=== WHAT TO DO ===
Each line below is to be repeated exactly; any picture is to be left out.

=== DATASET SECTION ===
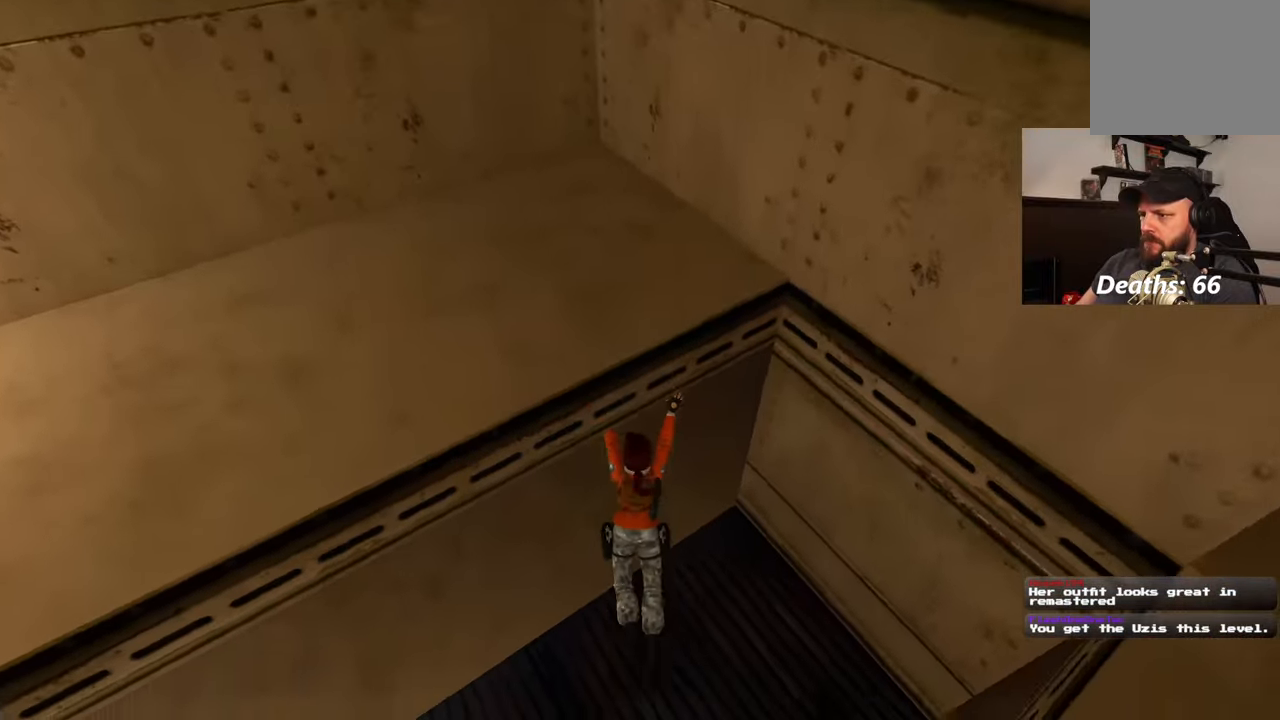
{"buttons": [], "left_stick": "up", "right_stick": "up-right", "events": [[200, "right_stick", "up-right"], [267, "left_stick", "up-left"], [483, "left_stick", "up"]]}
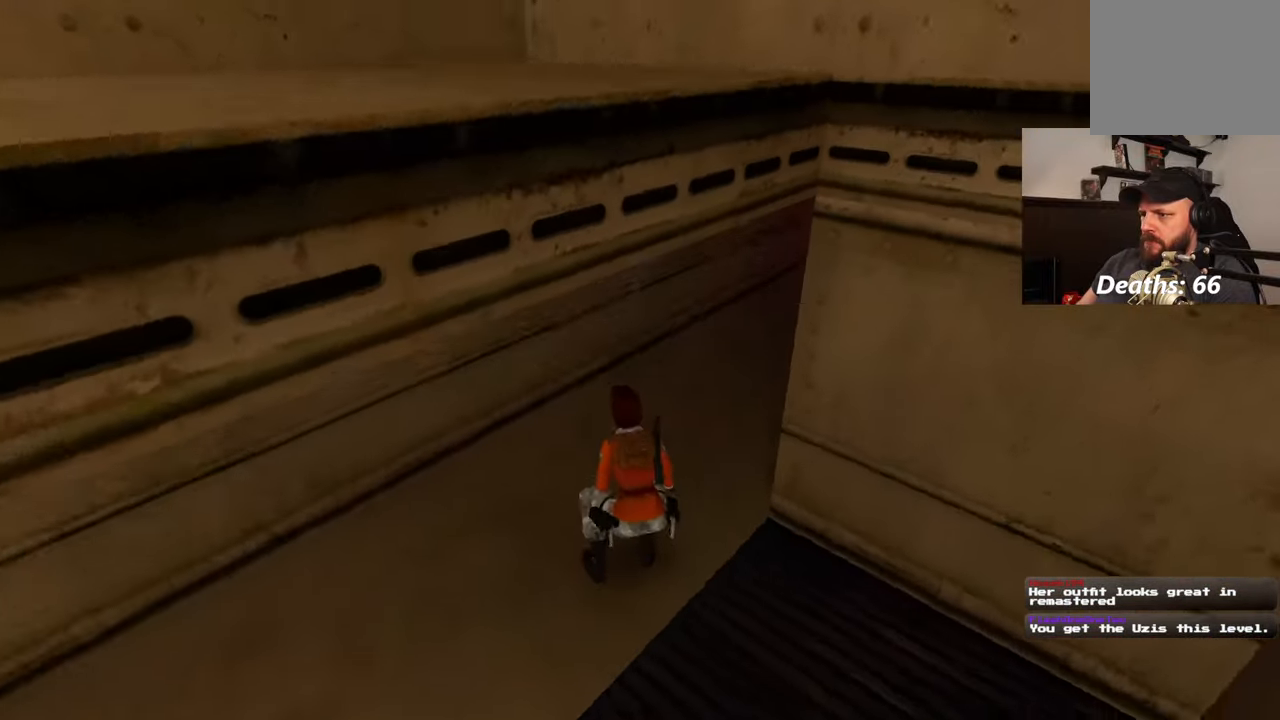
{"buttons": [], "left_stick": "up", "right_stick": "center", "events": [[100, "right_stick", "right"], [300, "right_stick", "center"]]}
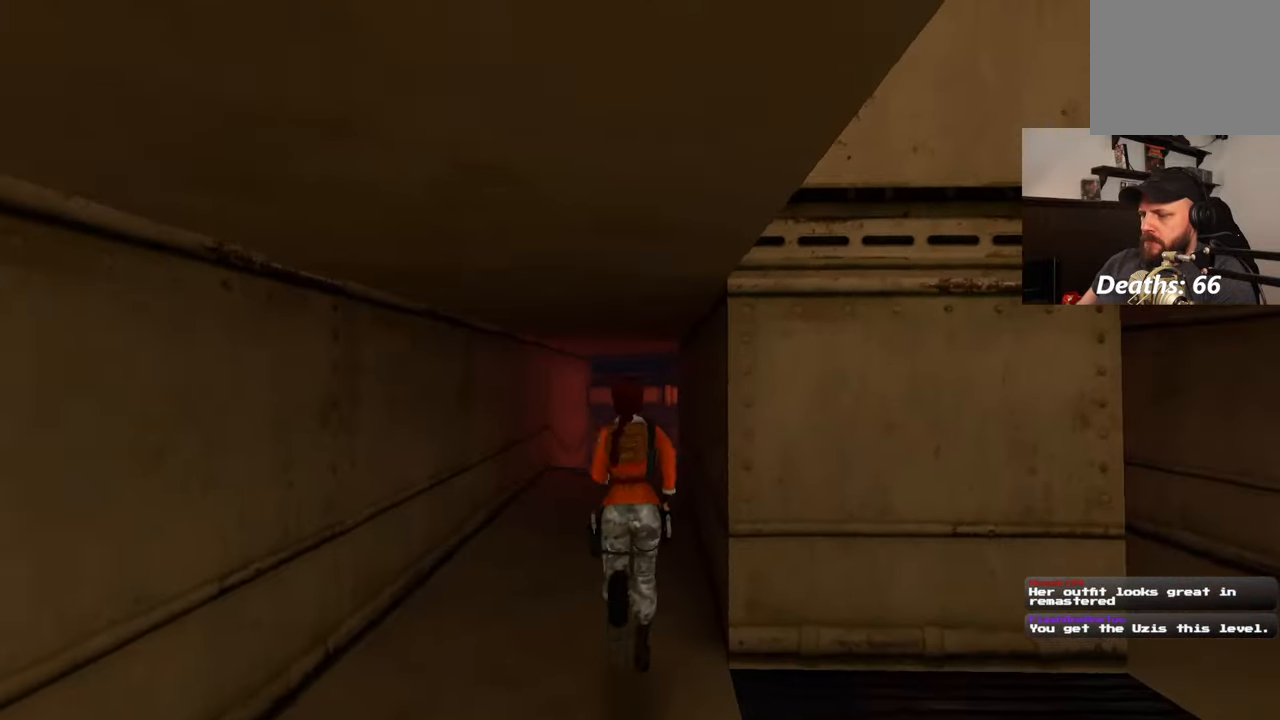
{"buttons": [], "left_stick": "up-left", "right_stick": "center", "events": [[33, "right_stick", "right"], [133, "left_stick", "up-left"], [417, "right_stick", "center"]]}
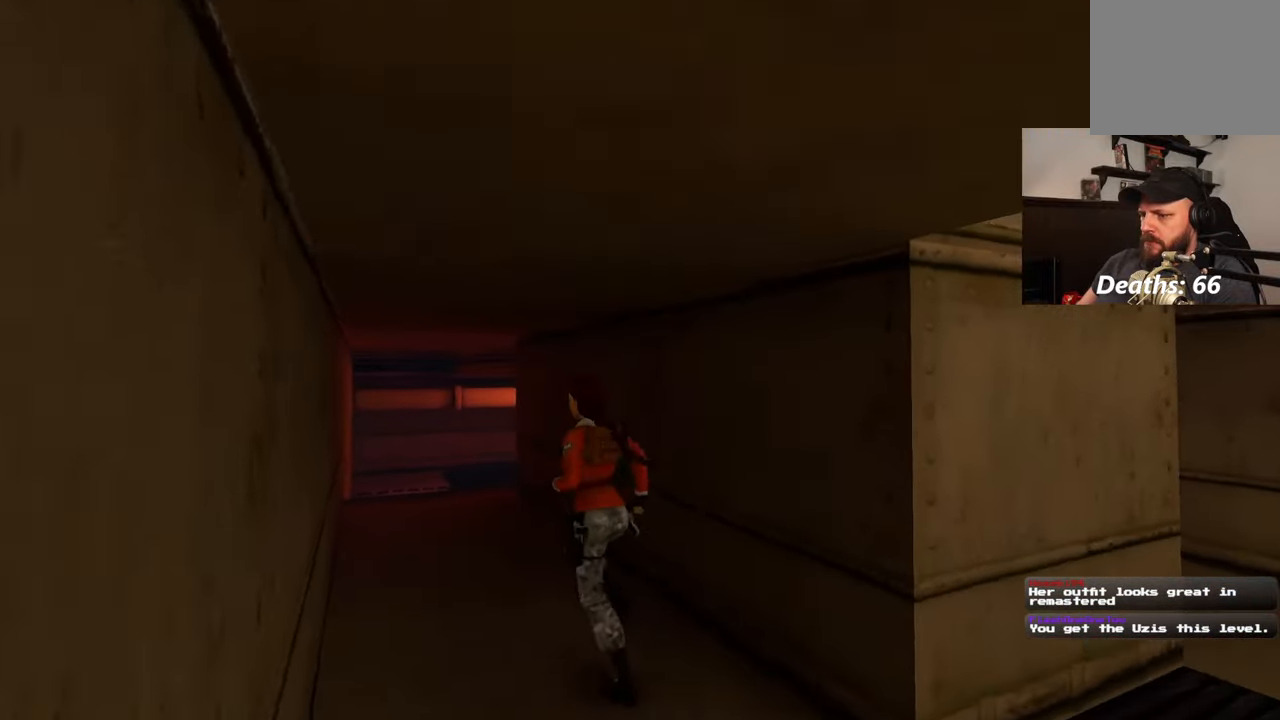
{"buttons": [], "left_stick": "up", "right_stick": "center", "events": [[167, "right_stick", "down-right"], [450, "left_stick", "up"], [467, "right_stick", "center"]]}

=== EXERCISE RESPONSE ===
{"buttons": [], "left_stick": "up", "right_stick": "up-right", "events": [[200, "right_stick", "up-right"], [267, "left_stick", "up-left"], [483, "left_stick", "up"]]}
{"buttons": [], "left_stick": "up", "right_stick": "center", "events": [[100, "right_stick", "right"], [300, "right_stick", "center"]]}
{"buttons": [], "left_stick": "up-left", "right_stick": "center", "events": [[33, "right_stick", "right"], [133, "left_stick", "up-left"], [417, "right_stick", "center"]]}
{"buttons": [], "left_stick": "up", "right_stick": "center", "events": [[167, "right_stick", "down-right"], [450, "left_stick", "up"], [467, "right_stick", "center"]]}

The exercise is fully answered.